Zomelis 50 mg
Vildagliptin IP. ...................... 50 mg
Excipients ......................... Q.S
INDICATIONS
Zomelis is indicated as an adjunct to diet and exercise to improve glycemic control in patients with type 2 diabetes mellitus (T2DM).
in dual combination
- with metformin, when diet, exercise and metformin alone do not result in adequate glycemic control.
- with a sulfonylurea (SU), when diet, exercise and a SU alone do not result in adequate glycemic control.
- with a thiazolidinedione (TZD) when diet, exercise and a TZD do not result in adequate glycemic control.
- with a sulfonylurea and metformin when diet and exercise plus dual therapy with these agents do not provide adequate glycemic control.

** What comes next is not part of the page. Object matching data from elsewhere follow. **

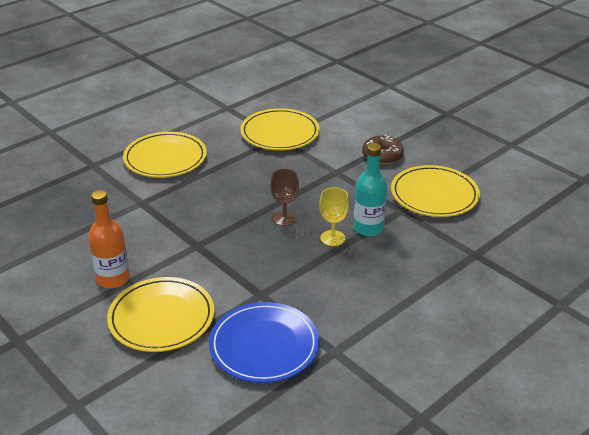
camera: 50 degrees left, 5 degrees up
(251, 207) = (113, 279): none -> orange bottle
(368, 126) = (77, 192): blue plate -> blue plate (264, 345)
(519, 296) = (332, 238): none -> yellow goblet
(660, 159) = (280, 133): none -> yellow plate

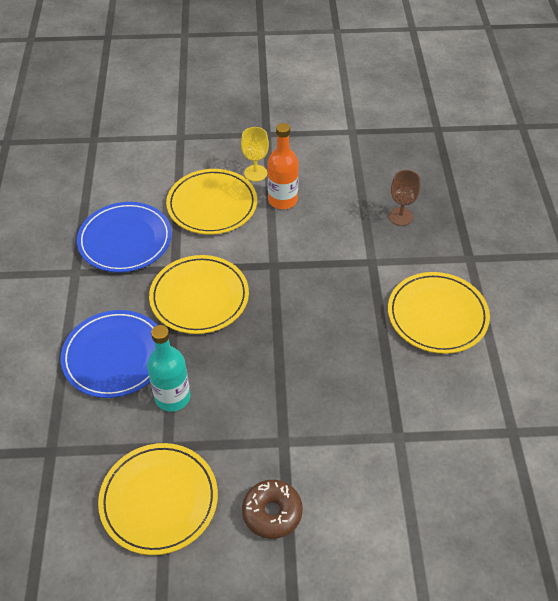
camera: 130 degrees right, 15 degrees up
(280, 133) = (408, 445): yellow plate -> yellow plate (199, 297)
(284, 218) = (250, 344): brown goblet -> brown goblet (400, 216)
(332, 238) = (188, 360): yellow goblet -> yellow goblet (255, 173)
(376, 273) = (115, 356): none -> blue plate

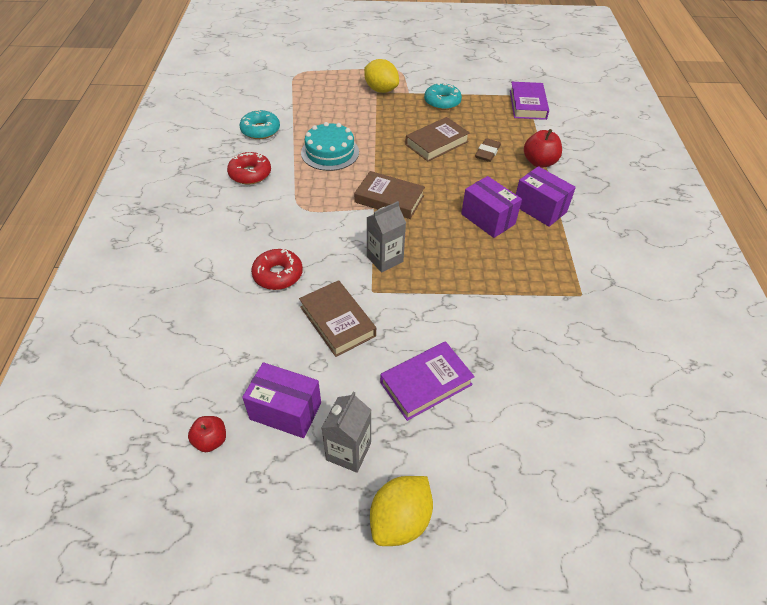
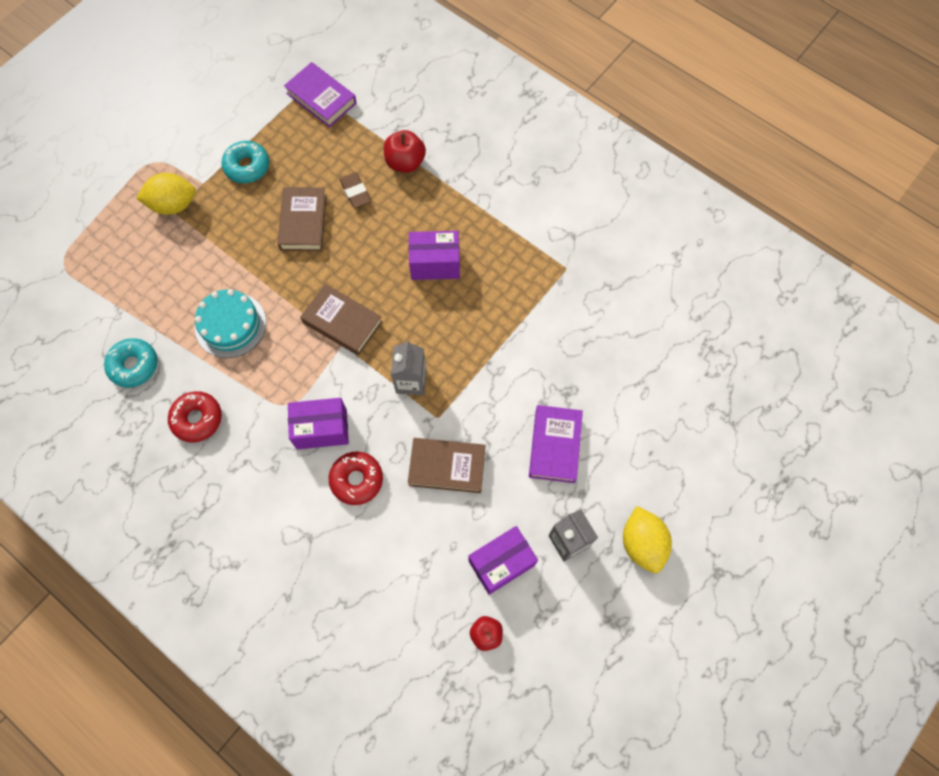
camera: 50 degrees left, 20 degrees up
(389, 199) = (342, 322): brown book -> brown book turned 60 degrees clockwise
(539, 208) = (458, 214): purple box -> purple box (321, 429)

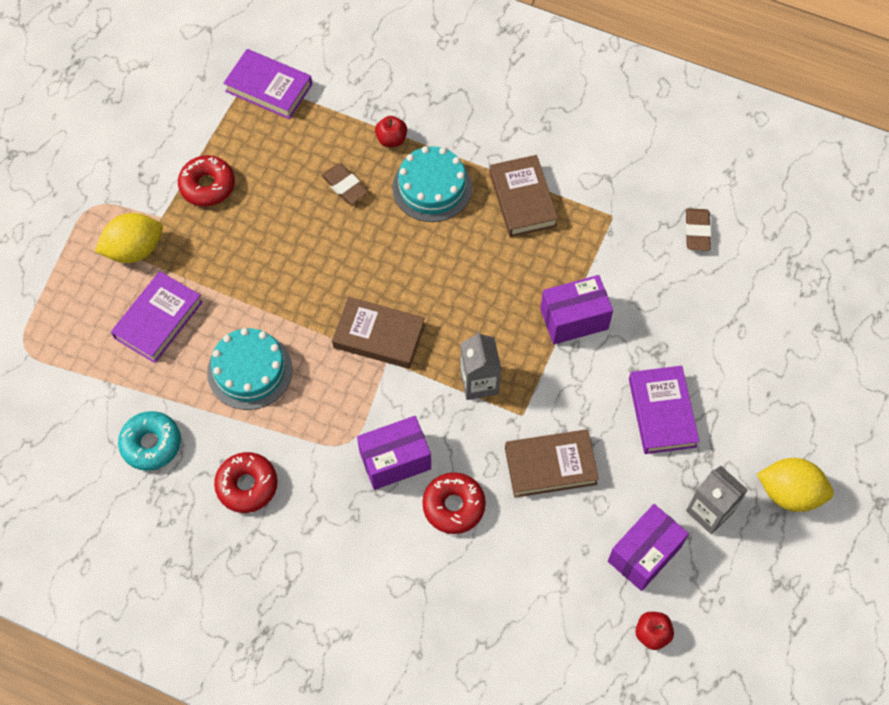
camera: 15 degrees left, 5 degrees down
(173, 266) = (158, 320): none -> purple book
(247, 166) = (207, 186): turquoise donut -> red donut
(303, 222) = (295, 234): brown book -> brown book (522, 199)
(405, 162) = (391, 139): red apple -> red apple, size x0.65
(425, 209) = (432, 187): none -> turquoise cake
(435, 264) = (463, 245): purple box -> purple box (574, 319)
(633, 299) = (697, 232): none -> brown eraser
(642, 543) = (789, 493): yellow lemon -> yellow lemon turned 45 degrees counterclockwise

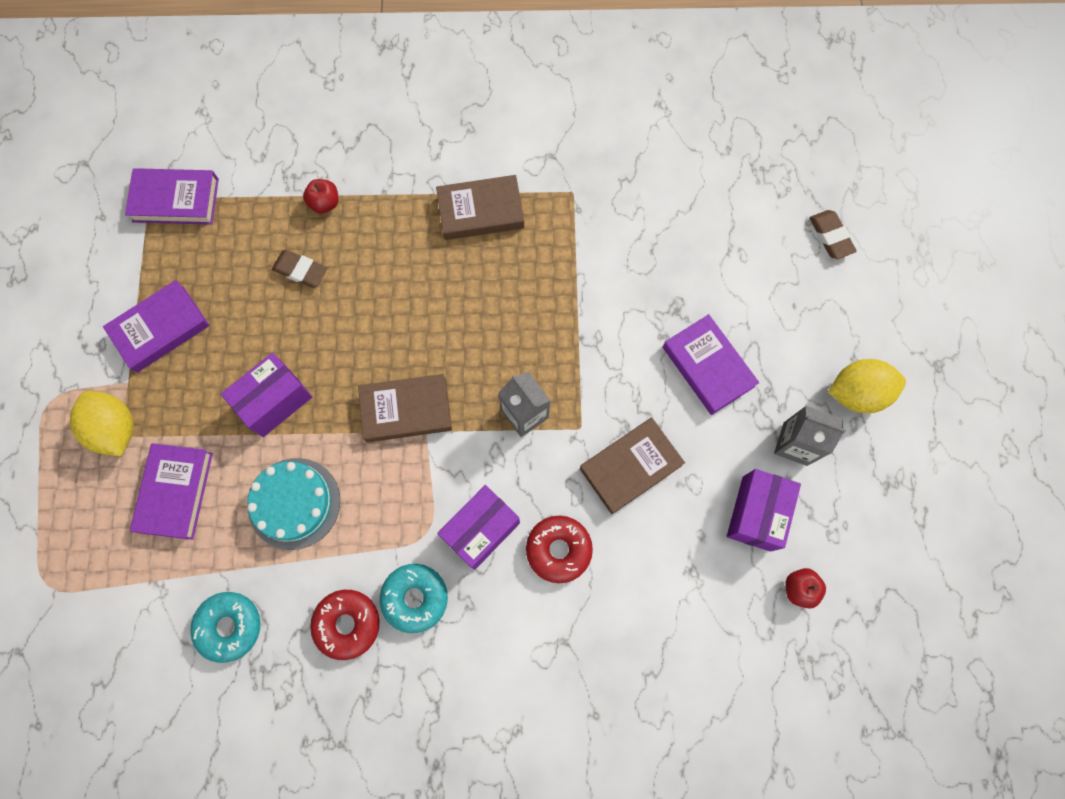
camera: 25 degrees left, 10 degrees up
(134, 250) = (115, 429): yellow lemon -> yellow lemon turned 75 degrees counterclockwise
(207, 186) = (160, 329): red donut -> purple book
(313, 490) = (415, 598): none -> turquoise donut
(432, 187) = (387, 235): turquoise cake -> none
(522, 199) = (480, 211): brown book -> brown book turned 60 degrees counterclockwise
(574, 319) = (584, 310): purple box -> purple box (274, 401)
(697, 232) = (657, 175): brown eraser -> brown eraser (830, 236)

Zomelis is also indicated as initial combination therapy with metformin in patients with T2DM whose diabetes is not adequately controlled by diet and exercise alone.
Dosage Regimen
The management of antidiabetic therapy should be individualized. The recommended dose of Zomelis is 50 mg once or twice daily.
The maximum daily dose of zomelis is 100 mg.
For monotherapy, and for combination with metformin, with a TZD or with insulin (with or without metformin), the recommended dose of Zomelis is 50 mg or 100 mg daily. When use in dual combination with a sulfonylurea, the recommended dose of vildagliptin is 50 mg once daily. In this patient population, vildagliptin 100 mg daily was no more effective than vildagliptin 50 mg once daily.
For triple combination with metformin and a SU, the recommended dose of Zomelis is 100 mg daily.
If tighter glycemic control is required on the top of the maximum recommended daily dose of vildagliptin, the addition of other anti diabetic drugs such as metformin, an SU, a TZD or insulin may be considered.
Renal Impairments
No dosage adjustment of Zomelis is required in patients with mild renal impairment. In patients with moderate or severe renal impairment or End stage renal disease (ESRD), the recommended of zomelis 50 mg once daily.
Zomelis is not recommended in patients with hepatic impairment including patients with a pre-treatment ALT or AST>2.5x the upper limit of normal (ULN).
Rase cases of hepatic dysfunction (including hepatitis) have been reported. In these cases, the patients were generally asymptomatic without clinical sequelae and liver function teste (LFTs) returned to normal after discontinuation of treatment. LFTs should be performed prior to the initiation of treatment with zomelis. LFTs should be monitored during Zomelis treatment at three month intervals during the first year and periodically thereafter. Patients who develop increased transaminase levels should be monitored with a second liver function evaluation to confirm the finding and be followed thereafter with frequent liver function tests until the abnormally (ies) return to normal. Should an increased in AST or ALT of 3x ULN or greater persist, withdrawal of therapy with zomelis is recommended. Patients who develop jaundice or other signs suggestive of live dysfunction should discontinue zomelis and contact their physician immediately. Following withdrawal of treatment with zomelis and LFT normalization, vildagliptin treatment should not be reinitiated.